Plain-text engineering files:

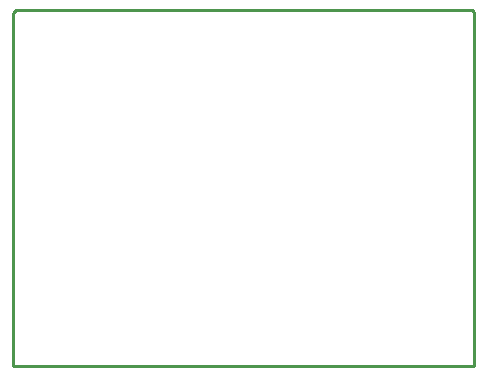
<source format=gbo>
%FSLAX23Y23*%
%MOIN*%
G70*
G01*
G75*
G04 Layer_Color=32896*
%ADD10R,0.065X0.040*%
%ADD11R,0.051X0.118*%
%ADD12R,0.022X0.039*%
%ADD13R,0.049X0.016*%
%ADD14R,0.040X0.055*%
%ADD15C,0.060*%
%ADD16R,0.060X0.060*%
%ADD17R,0.055X0.040*%
%ADD18C,0.020*%
%ADD19C,0.015*%
%ADD20C,0.010*%
%ADD21C,0.090*%
%ADD22C,0.067*%
%ADD23C,0.031*%
%ADD24R,0.060X0.060*%
%ADD25C,0.050*%
%ADD26C,0.012*%
%ADD27C,0.006*%
%ADD28C,0.007*%
%ADD29C,0.007*%
%ADD30C,0.008*%
%ADD31R,0.073X0.048*%
%ADD32R,0.059X0.126*%
%ADD33R,0.030X0.047*%
%ADD34R,0.057X0.024*%
%ADD35R,0.048X0.063*%
%ADD36C,0.068*%
%ADD37R,0.068X0.068*%
%ADD38R,0.063X0.048*%
%ADD39C,0.098*%
%ADD40C,0.075*%
%ADD41C,0.039*%
%ADD42R,0.068X0.068*%
%ADD43C,0.058*%
D20*
X1260Y2380D02*
Y2415D01*
X1270Y2425D01*
X2790D01*
X1260Y1240D02*
Y2380D01*
X2790Y2425D02*
X2795Y2420D01*
Y1240D02*
Y2420D01*
X1260Y1240D02*
X2795D01*
M02*

</source>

-- Action item --
Your answer is an exact copy of the records above, stripped of pictures.

-- Task output --
<source format=gbo>
%FSLAX23Y23*%
%MOIN*%
G70*
G01*
G75*
G04 Layer_Color=32896*
%ADD10R,0.065X0.040*%
%ADD11R,0.051X0.118*%
%ADD12R,0.022X0.039*%
%ADD13R,0.049X0.016*%
%ADD14R,0.040X0.055*%
%ADD15C,0.060*%
%ADD16R,0.060X0.060*%
%ADD17R,0.055X0.040*%
%ADD18C,0.020*%
%ADD19C,0.015*%
%ADD20C,0.010*%
%ADD21C,0.090*%
%ADD22C,0.067*%
%ADD23C,0.031*%
%ADD24R,0.060X0.060*%
%ADD25C,0.050*%
%ADD26C,0.012*%
%ADD27C,0.006*%
%ADD28C,0.007*%
%ADD29C,0.007*%
%ADD30C,0.008*%
%ADD31R,0.073X0.048*%
%ADD32R,0.059X0.126*%
%ADD33R,0.030X0.047*%
%ADD34R,0.057X0.024*%
%ADD35R,0.048X0.063*%
%ADD36C,0.068*%
%ADD37R,0.068X0.068*%
%ADD38R,0.063X0.048*%
%ADD39C,0.098*%
%ADD40C,0.075*%
%ADD41C,0.039*%
%ADD42R,0.068X0.068*%
%ADD43C,0.058*%
D20*
X1260Y2380D02*
Y2415D01*
X1270Y2425D01*
X2790D01*
X1260Y1240D02*
Y2380D01*
X2790Y2425D02*
X2795Y2420D01*
Y1240D02*
Y2420D01*
X1260Y1240D02*
X2795D01*
M02*

</source>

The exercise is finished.